Technical Highlights:

  • Robust Object Recognition: YOLOv8’s single-shot detection enabled fast, accurate identification without manual feature engineering
  • GPU Acceleration: Isaac ROS reduced inference latency by ~3x compared to CPU-only implementation
  • Asynchronous Control: ROS 2 action framework allowed non-blocking task execution with real-time feedback
  • Modular Architecture: Clean separation between perception, planning, and control enabled rapid debugging and iteration

Challenges and Solutions

Hardware Logistics

The project faced significant logistical challenges with late delivery of the robot base and supply constraints on the Jetson Orin Nano (NVIDIA’s price reduction led to widespread unavailability).
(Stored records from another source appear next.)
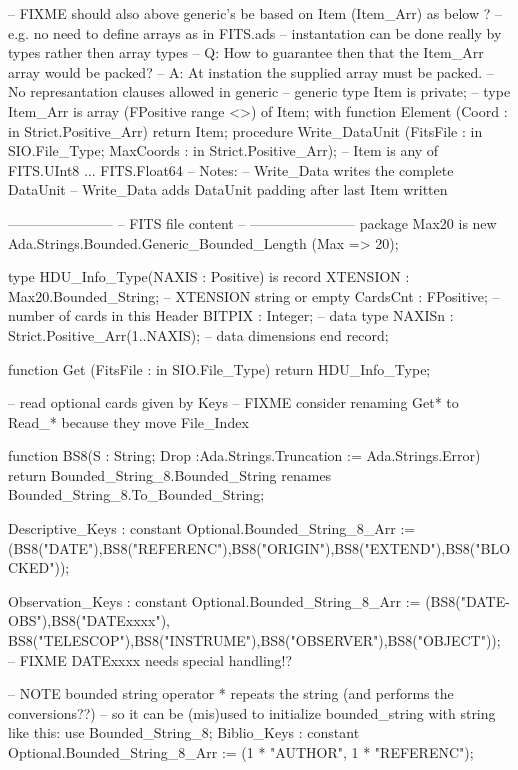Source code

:    -- FIXME should also above generic's be based on Item (Item_Arr) as below ?
   --       e.g. no need to define arrays as in FITS.ads
   --       instantation can be done really by types rather then array types
   --       Q: How to guarantee then that the Item_Arr array would be packed?
   --       A: At instation the supplied array must be packed.
   --          No represantation clauses allowed in generic
   --
   generic
    type Item is private;
--    type Item_Arr is array (FPositive range <>) of Item;
    with function Element (Coord : in Strict.Positive_Arr) return Item;
   procedure Write_DataUnit (FitsFile  : in  SIO.File_Type;
                             MaxCoords : in  Strict.Positive_Arr);
   -- Item is any of FITS.UInt8 ... FITS.Float64
   -- Notes:
   -- Write_Data writes the complete DataUnit
   -- Write_Data adds DataUnit padding after last Item written


   -----------------------
   -- FITS file content --
   -----------------------
   package Max20 is
        new Ada.Strings.Bounded.Generic_Bounded_Length (Max => 20);

   type HDU_Info_Type(NAXIS : Positive) is record
      XTENSION : Max20.Bounded_String;   -- XTENSION string or empty
      CardsCnt : FPositive;       -- number of cards in this Header
      BITPIX   : Integer;             -- data type
      NAXISn   : Strict.Positive_Arr(1..NAXIS); -- data dimensions
   end record;

   function  Get (FitsFile : in  SIO.File_Type)
      return HDU_Info_Type;


   -- read optional cards given by Keys
   -- FIXME consider renaming Get* to Read_* because they move File_Index

   function BS8(S : String; Drop :Ada.Strings.Truncation := Ada.Strings.Error) 
	return Bounded_String_8.Bounded_String
		renames Bounded_String_8.To_Bounded_String;

   Descriptive_Keys : constant Optional.Bounded_String_8_Arr :=
	(BS8("DATE"),BS8("REFERENC"),BS8("ORIGIN"),BS8("EXTEND"),BS8("BLOCKED"));

   Observation_Keys : constant Optional.Bounded_String_8_Arr :=
	(BS8("DATE-OBS"),BS8("DATExxxx"),
	 BS8("TELESCOP"),BS8("INSTRUME"),BS8("OBSERVER"),BS8("OBJECT"));
	-- FIXME DATExxxx needs special handling!?

   -- NOTE bounded string operator * repeats the string (and performs the conversions??)
   -- so it can be (mis)used to initialize bounded_string with string like this:
   use Bounded_String_8;
   Biblio_Keys : constant Optional.Bounded_String_8_Arr := 
		(1 * "AUTHOR", 1 * "REFERENC");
Despite having only a few weeks for hardware testing, the team successfully integrated all components and achieved the demonstration objectives.

Software Integration

Integrating Isaac ROS with custom ROS 2 nodes required careful attention to message types, timing, and GPU memory management. The solution involved using ROS 2’s component composition for efficient zero-copy message passing and configuring Isaac ROS parameters for optimal Jetson performance.

Future Improvements

Potential enhancements identified for future iterations:

  • Integration with Isaac Sim for software-in-the-loop testing before hardware deployment
  • Implementation of Visual SLAM for autonomous mapping and localization
  • Path planning algorithms (e.g., A*, RRT) for navigation in complex environments
  • SMACC2 state machines for more structured behavior management
  • Multi-object tracking for simultaneous detection of multiple targets

Course Context

This project synthesized knowledge from three main course modules:

  1. Deep Learning Fundamentals: Understanding CNNs, loss functions, and training pipelines
  2. ROS 2 Ecosystem: Publishers, subscribers, services, actions, and distributed systems
  3. Isaac ROS Integration: GPU-accelerated perception for real-time robotics applications

The hands-on nature of the project made abstract ML concepts tangible and demonstrated the practical challenges of deploying AI on resource-constrained robotics platforms. Special thanks to Prof. Ziad Youssfi and the teaching assistants for their support throughout the semester!